Zu Herstellung von Natriumselenit-Pentahydrat hat biosyn ein patentiertes Produktionsverfahren entwickelt. Dessen Aufreinigungs- und Kristallisationstechnologien erlauben die keimfreie Herstellung hochwertiger Spurenelement-Verbindungen unter Reinraumbedingungen. Dadurch lassen sich insbesondere die hohen Qualitätsanforderungen für die Herstellung von injizierbaren Flüssigarzneimitteln erfüllen. biosyn stellt derzeit Natriumselenit-Pentahydrat und Natriumselenit wasserfrei für orale und parenterale Zubereitungen her.

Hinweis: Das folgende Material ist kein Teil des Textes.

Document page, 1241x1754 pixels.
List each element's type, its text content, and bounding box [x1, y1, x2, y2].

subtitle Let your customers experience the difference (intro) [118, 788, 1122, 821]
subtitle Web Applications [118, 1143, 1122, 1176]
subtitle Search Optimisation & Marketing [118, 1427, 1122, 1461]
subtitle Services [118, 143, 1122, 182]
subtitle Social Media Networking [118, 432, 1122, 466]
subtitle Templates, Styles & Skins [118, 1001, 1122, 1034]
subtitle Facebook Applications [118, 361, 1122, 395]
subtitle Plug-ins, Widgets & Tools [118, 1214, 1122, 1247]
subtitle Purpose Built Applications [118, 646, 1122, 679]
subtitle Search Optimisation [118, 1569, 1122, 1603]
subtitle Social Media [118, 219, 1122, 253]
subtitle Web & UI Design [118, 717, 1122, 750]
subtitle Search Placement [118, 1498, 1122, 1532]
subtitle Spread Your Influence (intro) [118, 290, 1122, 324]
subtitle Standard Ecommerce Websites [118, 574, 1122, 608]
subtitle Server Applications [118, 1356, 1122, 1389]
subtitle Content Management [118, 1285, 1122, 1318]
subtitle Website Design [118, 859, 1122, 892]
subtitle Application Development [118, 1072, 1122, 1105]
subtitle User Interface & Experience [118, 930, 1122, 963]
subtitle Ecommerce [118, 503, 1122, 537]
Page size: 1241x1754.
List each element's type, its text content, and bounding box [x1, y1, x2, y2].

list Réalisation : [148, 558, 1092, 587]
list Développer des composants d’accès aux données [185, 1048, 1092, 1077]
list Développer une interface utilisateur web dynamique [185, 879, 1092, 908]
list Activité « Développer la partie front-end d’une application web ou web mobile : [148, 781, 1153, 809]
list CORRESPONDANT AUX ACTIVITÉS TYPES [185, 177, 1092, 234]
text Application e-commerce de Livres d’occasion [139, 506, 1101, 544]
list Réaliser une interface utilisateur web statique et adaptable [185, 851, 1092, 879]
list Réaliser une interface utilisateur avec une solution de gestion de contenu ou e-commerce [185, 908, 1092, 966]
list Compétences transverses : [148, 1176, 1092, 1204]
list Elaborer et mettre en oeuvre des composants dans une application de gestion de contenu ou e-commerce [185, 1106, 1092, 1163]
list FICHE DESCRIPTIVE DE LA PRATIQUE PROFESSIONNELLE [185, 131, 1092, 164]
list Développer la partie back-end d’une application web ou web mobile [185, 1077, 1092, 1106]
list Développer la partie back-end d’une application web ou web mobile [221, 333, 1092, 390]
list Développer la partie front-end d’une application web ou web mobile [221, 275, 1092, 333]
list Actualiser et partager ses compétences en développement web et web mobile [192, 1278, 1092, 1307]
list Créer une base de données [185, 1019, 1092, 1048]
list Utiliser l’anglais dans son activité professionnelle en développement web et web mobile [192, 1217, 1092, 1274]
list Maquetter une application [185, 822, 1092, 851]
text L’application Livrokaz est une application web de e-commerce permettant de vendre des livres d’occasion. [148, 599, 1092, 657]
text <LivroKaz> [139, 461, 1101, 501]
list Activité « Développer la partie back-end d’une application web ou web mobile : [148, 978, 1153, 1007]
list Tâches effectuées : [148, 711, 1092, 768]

Die komplexe, technisch anspruchsvolle Produktionsanlage am Firmensitz in Fellbach, in die biosyn 1,5 Millionen Euro investiert hat, wurde von der zuständigen deutschen Aufsichtsbehörde inspiziert und die Übereinstimmung mit der Good Manufacturing Practice (GMP) attestiert. Die Wirkstoffmengen, die für Selen-Arzneimittel weltweit benötigt werden, sind relativ gering. Eine Tablette enthält – je nach Dosierung – zwischen 50 und 300 Mikrogramm Selen. Aus einem Kilogramm lassen sich also mehrere Millionen Tabletten herstellen. Die Injektionslösungen enthalten bis zu 1.000 Mikrogramm Selen.


Weltweit erstes GMP-Herstellungsverfahren für Immunocyanin

Auch auf dem Immunocyanin-Markt nimmt biosyn einen Spitzenplatz ein.  Das Unternehmen stellt aus der Hämolymphe der kalifornischen Meeresschnecke Megathura crenulata, die es von seiner amerikanischen Tochtergesellschaft biosyn Corporation bezieht, den Wirkstoff Immunocyanin her. Als Arzneimittel wird er in der Blasenkrebsbehandlung eingesetzt.

biosyn-GMP-KLH

Auch der Immunocyanin-Produktionsanlage in Fellbach, in der der Rohstoff auf Arzneimittelqualität hochgereinigt wird, haben die Aufsichtsbehörden GMP-Standard bescheinigt. Die erste Stufe – Gewinnung der Hämolymphe – findet in der GMP-Herstellungsanlage in Carlsbad in Kalifornien statt. biosyn hat in das transatlantische Projekt und in die Schnecke über zwei Jahrzehnte Forschung und Entwicklung sowie Investitionen im Millionenbereich gesteckt.